#### To-do item:
These records contain pictures, which must be left out; copy exactly the lines from the one with "paper loading capacity, reduces" up to and including the one with "rt & Export Assistance".

[Extracted page text data]
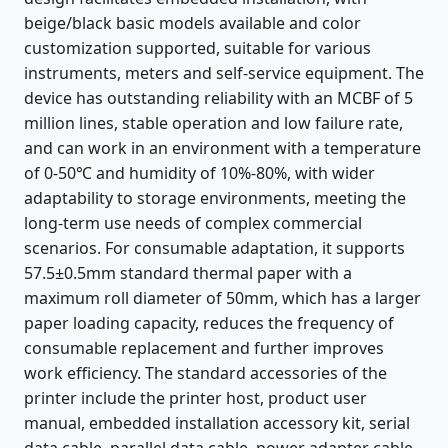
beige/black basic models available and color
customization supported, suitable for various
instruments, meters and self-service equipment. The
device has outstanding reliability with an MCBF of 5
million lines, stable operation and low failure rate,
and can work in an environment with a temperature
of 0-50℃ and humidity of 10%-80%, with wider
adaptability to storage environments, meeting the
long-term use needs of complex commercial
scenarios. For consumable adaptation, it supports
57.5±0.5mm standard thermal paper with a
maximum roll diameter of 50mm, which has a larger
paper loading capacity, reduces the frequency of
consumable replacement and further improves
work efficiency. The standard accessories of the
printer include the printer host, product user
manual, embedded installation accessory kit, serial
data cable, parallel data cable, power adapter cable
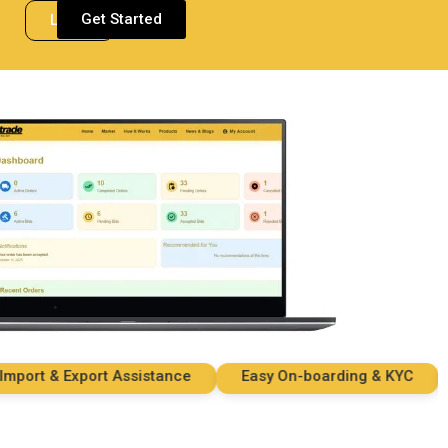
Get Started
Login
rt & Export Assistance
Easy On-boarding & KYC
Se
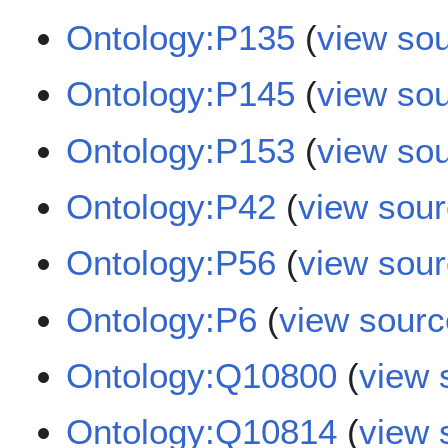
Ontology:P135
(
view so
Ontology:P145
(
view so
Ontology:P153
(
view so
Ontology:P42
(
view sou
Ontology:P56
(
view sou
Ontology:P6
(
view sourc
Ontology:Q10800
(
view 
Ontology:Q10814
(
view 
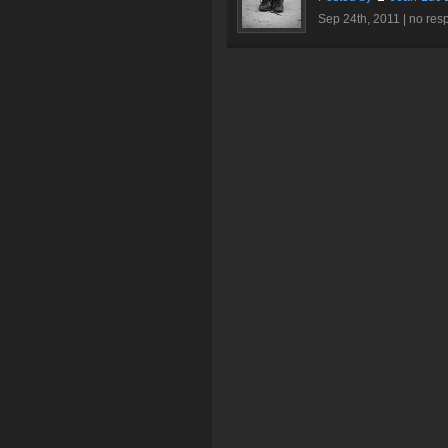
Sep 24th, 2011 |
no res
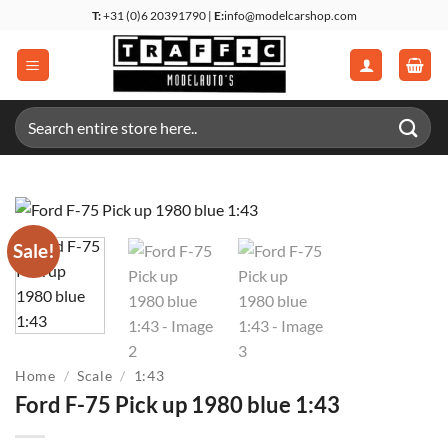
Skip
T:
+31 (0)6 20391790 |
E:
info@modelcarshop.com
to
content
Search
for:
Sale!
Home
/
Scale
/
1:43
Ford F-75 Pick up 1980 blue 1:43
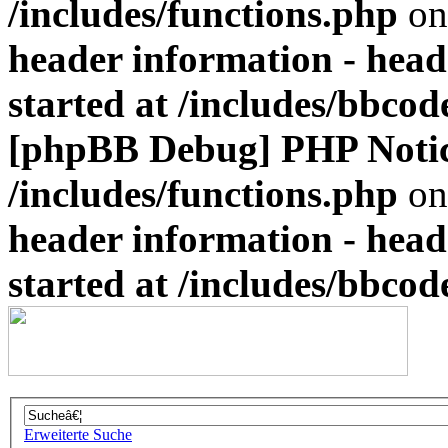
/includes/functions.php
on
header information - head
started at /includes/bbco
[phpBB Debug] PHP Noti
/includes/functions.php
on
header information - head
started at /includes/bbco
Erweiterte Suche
--
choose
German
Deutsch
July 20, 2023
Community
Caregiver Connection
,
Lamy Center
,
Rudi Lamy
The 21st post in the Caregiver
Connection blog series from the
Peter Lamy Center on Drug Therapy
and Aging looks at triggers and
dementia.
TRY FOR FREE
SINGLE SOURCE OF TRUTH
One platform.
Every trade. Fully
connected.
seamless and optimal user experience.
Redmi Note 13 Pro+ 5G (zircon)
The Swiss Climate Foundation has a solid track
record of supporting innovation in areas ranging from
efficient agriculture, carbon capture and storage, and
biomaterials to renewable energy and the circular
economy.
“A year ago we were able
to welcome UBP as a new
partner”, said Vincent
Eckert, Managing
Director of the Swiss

#### Response area:
paper loading capacity, reduces the frequency of
consumable replacement and further improves
work efficiency. The standard accessories of the
printer include the printer host, product user
manual, embedded installation accessory kit, serial
data cable, parallel data cable, power adapter cable
Get Started
Login
rt & Export Assistance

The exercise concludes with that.